Nur einer von uns gefiel die Tanzeinlage gar nicht: der Gastgeberin. Denn diese Feier war ja schließlich ihr 18. Geburtstag! Und sie fand scheinbar: da sollte die gesamte Aufmerksamkeit ihr gelten. Anstatt also die Gunst der Stunde zu nutzen, und zum Beispiel einfach mitzutanzen sagte sie laut: „Ja ist doch gut jetzt!“, holte ihre viel zu große Sahne-Torte und stellte sie mitten im Raum auf einen Tisch. Damit begann ihre Mission: die Rückeroberung der Aufmerksamkeit! 

Und das war dann auch wirklich die Krönung dieser miesen Party: Wir alle mussten uns in einem Kreis rund um das Geburtstagskind setzen und dann über eine Stunde lang dabei zuschauen, wie sie jedes Geschenk einzeln auspackte, sich darüber freute oder zumindest so tat, und sich bei der jeweiligen Person dann noch ausgiebig dafür bedankte. Bis heute bin ich einigermaßen ratlos, was dieser Teil der Party eigentlich sollte: War das ihre Vorstellung eines perfekten Geburtstages, oder einfach ein letzter, verzweifelter Versuch, den Abend zu retten?

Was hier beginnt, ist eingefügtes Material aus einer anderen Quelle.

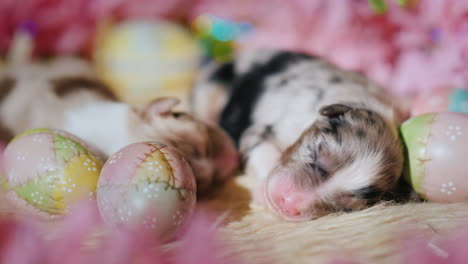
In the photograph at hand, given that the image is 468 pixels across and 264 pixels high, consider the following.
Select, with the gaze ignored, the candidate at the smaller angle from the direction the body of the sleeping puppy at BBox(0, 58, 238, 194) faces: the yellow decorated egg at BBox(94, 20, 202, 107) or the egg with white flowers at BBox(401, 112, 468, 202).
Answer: the egg with white flowers

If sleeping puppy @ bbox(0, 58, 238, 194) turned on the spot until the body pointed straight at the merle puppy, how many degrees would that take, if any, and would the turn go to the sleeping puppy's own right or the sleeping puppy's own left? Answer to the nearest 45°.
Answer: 0° — it already faces it

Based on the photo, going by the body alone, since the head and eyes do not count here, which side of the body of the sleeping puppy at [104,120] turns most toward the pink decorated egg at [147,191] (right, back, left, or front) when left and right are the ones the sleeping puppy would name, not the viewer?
right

Auch die Jungs vom Klo hatten sich irgendwann wieder dazugesellt, und kurz nach Mitternacht verabschiedeten sich auch die Allermeisten, ich ebenfalls. Die Ausreden, warum alle so früh gehen mussten, waren peinlich, teilweise wirklich verzweifelt. Ich bin mir ziemlich sicher, dass irgendjemand sogar meinte, sie müsse noch ein Referat für den nächsten Tag vorbereiten – dabei waren eigentlich Ferien. 

*Unsere Autorin ist mit der Gastgeberin gut befreundet und will sie nicht verletzen, deshalb will sie anonym bleiben, ist der Redaktion aber bekannt.